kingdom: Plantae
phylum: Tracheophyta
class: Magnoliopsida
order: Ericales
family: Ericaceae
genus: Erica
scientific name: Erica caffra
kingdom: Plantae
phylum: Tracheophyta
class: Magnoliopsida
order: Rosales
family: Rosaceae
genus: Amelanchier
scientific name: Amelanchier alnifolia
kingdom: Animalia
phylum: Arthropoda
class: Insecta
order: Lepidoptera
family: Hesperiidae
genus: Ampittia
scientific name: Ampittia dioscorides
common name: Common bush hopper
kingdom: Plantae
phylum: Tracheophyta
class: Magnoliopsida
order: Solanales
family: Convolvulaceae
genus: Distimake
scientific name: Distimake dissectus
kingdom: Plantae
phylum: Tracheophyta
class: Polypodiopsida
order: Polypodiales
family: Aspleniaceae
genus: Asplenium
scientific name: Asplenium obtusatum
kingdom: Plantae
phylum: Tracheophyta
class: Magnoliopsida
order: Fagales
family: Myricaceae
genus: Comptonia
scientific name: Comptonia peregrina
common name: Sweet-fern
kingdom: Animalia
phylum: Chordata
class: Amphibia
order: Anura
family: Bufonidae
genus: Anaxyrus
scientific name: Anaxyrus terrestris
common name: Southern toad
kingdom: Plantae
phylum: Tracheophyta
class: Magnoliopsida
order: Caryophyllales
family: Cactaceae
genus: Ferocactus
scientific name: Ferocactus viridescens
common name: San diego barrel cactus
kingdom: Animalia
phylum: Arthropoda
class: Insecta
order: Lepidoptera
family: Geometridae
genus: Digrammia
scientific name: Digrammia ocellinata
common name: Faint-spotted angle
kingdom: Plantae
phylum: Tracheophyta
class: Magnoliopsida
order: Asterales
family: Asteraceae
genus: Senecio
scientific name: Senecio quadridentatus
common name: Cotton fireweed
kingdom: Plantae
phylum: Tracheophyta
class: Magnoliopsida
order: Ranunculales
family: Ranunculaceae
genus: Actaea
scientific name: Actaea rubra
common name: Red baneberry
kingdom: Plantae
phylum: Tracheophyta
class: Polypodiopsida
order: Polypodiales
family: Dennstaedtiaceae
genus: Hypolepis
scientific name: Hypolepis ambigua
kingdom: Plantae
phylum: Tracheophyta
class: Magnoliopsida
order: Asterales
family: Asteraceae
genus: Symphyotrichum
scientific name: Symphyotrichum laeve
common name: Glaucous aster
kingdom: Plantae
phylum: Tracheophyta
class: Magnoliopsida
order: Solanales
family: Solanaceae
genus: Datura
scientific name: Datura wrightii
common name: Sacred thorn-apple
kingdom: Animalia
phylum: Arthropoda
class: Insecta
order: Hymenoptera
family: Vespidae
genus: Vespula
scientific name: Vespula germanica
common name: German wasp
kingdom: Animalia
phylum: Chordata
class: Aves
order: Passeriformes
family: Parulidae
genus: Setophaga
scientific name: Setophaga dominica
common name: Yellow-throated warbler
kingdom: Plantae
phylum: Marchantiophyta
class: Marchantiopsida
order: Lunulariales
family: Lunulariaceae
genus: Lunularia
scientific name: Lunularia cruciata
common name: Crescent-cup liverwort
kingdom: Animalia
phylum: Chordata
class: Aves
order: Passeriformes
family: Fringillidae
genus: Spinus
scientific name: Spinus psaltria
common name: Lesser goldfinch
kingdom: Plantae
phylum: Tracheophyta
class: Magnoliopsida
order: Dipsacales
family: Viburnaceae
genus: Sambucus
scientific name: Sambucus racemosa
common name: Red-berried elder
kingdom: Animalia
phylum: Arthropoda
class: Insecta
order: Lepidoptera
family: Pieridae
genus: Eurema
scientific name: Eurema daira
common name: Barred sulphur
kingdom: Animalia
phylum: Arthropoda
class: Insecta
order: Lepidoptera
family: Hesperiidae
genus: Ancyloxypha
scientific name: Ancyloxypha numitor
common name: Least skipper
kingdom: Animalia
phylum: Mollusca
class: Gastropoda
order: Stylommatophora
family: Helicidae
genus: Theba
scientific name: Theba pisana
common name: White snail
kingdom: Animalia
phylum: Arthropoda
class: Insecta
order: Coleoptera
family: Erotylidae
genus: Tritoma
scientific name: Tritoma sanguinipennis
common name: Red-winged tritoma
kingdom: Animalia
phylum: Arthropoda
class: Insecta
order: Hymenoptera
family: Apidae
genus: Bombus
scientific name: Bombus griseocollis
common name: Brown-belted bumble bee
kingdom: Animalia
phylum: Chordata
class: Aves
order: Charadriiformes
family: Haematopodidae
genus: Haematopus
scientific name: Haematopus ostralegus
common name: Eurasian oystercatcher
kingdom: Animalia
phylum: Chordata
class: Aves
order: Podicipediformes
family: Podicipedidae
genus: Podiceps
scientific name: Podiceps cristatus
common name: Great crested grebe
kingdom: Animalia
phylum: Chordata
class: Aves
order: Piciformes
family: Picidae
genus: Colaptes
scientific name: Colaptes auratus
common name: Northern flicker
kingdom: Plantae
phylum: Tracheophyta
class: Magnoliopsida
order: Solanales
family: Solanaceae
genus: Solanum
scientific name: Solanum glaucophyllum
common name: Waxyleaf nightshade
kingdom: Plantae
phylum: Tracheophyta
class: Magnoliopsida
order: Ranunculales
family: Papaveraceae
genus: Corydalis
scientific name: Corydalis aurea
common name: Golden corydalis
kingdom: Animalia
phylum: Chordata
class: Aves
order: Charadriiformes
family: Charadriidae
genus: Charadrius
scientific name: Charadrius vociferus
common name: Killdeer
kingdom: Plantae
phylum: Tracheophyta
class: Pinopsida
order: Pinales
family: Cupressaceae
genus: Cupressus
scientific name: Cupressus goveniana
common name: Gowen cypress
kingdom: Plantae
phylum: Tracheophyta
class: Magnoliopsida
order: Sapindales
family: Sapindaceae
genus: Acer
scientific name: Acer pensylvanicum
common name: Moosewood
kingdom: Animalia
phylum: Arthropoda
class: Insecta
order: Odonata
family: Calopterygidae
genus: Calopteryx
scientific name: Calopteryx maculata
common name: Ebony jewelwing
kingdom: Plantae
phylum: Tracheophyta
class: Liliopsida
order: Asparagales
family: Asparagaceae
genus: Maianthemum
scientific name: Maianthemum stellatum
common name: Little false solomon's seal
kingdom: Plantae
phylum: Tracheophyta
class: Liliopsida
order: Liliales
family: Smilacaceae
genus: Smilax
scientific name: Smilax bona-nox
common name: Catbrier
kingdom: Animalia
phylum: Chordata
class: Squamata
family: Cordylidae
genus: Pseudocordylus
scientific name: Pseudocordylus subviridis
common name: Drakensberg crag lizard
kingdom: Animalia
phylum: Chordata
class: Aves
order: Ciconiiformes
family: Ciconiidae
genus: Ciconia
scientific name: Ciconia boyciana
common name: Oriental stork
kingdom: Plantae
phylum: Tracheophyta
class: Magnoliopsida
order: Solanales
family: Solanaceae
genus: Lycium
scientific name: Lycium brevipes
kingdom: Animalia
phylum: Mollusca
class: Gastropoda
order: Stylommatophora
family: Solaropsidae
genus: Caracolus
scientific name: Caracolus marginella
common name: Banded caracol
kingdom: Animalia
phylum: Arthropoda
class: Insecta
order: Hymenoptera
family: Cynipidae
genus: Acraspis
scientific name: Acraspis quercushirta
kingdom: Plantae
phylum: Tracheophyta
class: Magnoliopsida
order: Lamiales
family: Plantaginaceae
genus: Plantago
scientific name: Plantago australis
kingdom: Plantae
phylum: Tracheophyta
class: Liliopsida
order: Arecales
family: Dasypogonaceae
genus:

■ Problem details: Reproduce the lines from the start of the records through the line containing "family: Convolvulaceae", including that line.

■ Task solution:
kingdom: Plantae
phylum: Tracheophyta
class: Magnoliopsida
order: Ericales
family: Ericaceae
genus: Erica
scientific name: Erica caffra
kingdom: Plantae
phylum: Tracheophyta
class: Magnoliopsida
order: Rosales
family: Rosaceae
genus: Amelanchier
scientific name: Amelanchier alnifolia
kingdom: Animalia
phylum: Arthropoda
class: Insecta
order: Lepidoptera
family: Hesperiidae
genus: Ampittia
scientific name: Ampittia dioscorides
common name: Common bush hopper
kingdom: Plantae
phylum: Tracheophyta
class: Magnoliopsida
order: Solanales
family: Convolvulaceae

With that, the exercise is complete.